Totale dosis (mg Fe) – Hb in mmol/l:
Lichaamsgewicht (kg) x (beoogde Hb in mmol/l – huidige Hb in mmol/l) x 3.84 + mg ijzer voor ijzervoorraden De factor 3.84 is gebaseerd op de volgende veronderstellingen:
-
bloedvolume 70 ml/kg lichaamsgewicht ≈ 7% lichaamsgewicht
-
ijzergehalte van de hemoglobine 0.34%
-
factor voor de conversie van hemoglobine g/l naar mmol/l is 0.06205 Factor 3.84 = 0.0034 x 0.07 x 1000 / 0.06205
b) IJzersuppletie bij bloedverlies
De ijzertherapie bij patiënten met bloedverlies moet er op gericht zijn de verloren hoeveelheid ijzer te vervangen door een daarmee overeenkomende hoeveelheid. Het kwantitatief schatten van het periodieke bloedverlies en de hematocriet van het individu gedurende het bloedingsvoorval biedt een geschikte methode om de vereiste ijzerdosis te berekenen.

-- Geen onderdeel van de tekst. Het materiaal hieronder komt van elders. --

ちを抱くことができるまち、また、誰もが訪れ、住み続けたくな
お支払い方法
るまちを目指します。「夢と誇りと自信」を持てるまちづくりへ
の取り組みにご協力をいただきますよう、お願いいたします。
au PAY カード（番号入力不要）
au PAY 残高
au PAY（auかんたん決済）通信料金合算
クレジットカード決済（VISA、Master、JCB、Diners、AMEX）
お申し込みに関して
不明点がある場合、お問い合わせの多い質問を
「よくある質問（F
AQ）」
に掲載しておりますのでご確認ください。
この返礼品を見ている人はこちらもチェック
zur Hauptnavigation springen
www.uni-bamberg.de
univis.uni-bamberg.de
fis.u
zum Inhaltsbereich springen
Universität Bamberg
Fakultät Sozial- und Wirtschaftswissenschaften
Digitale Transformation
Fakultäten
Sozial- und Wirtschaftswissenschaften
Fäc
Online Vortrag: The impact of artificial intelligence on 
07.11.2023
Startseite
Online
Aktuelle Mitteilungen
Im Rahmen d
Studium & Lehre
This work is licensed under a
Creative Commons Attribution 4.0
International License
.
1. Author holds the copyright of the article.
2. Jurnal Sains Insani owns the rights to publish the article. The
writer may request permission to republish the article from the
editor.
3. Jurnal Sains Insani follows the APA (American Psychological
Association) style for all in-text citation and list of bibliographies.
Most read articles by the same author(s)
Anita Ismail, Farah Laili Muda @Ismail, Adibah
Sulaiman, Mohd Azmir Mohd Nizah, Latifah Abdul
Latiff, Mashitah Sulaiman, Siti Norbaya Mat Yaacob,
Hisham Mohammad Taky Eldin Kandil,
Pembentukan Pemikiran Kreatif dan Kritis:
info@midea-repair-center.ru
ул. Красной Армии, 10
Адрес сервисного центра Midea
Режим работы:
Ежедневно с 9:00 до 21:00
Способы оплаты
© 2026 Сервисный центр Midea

De dosis CosmoFer die nodig is om het ijzertekort te compenseren wordt berekend met behulp van de volgende formules:
Indien bekend is hoeveel het bloedverlies bedraagt: het toedienen van 200 mg i.v. ijzer resulteert in een hemoglobinetoename equivalent aan 1 eenheid bloed.
IJzer dat moet worden aangevuld [mg] = aantal eenheden bloedverlies x 200
-
Indien het Hb-gehalte verlaagd is: gebruik de voorgaande formule, er rekening mee houdend dat de ijzervoorraad niet hoeft te worden aangevuld.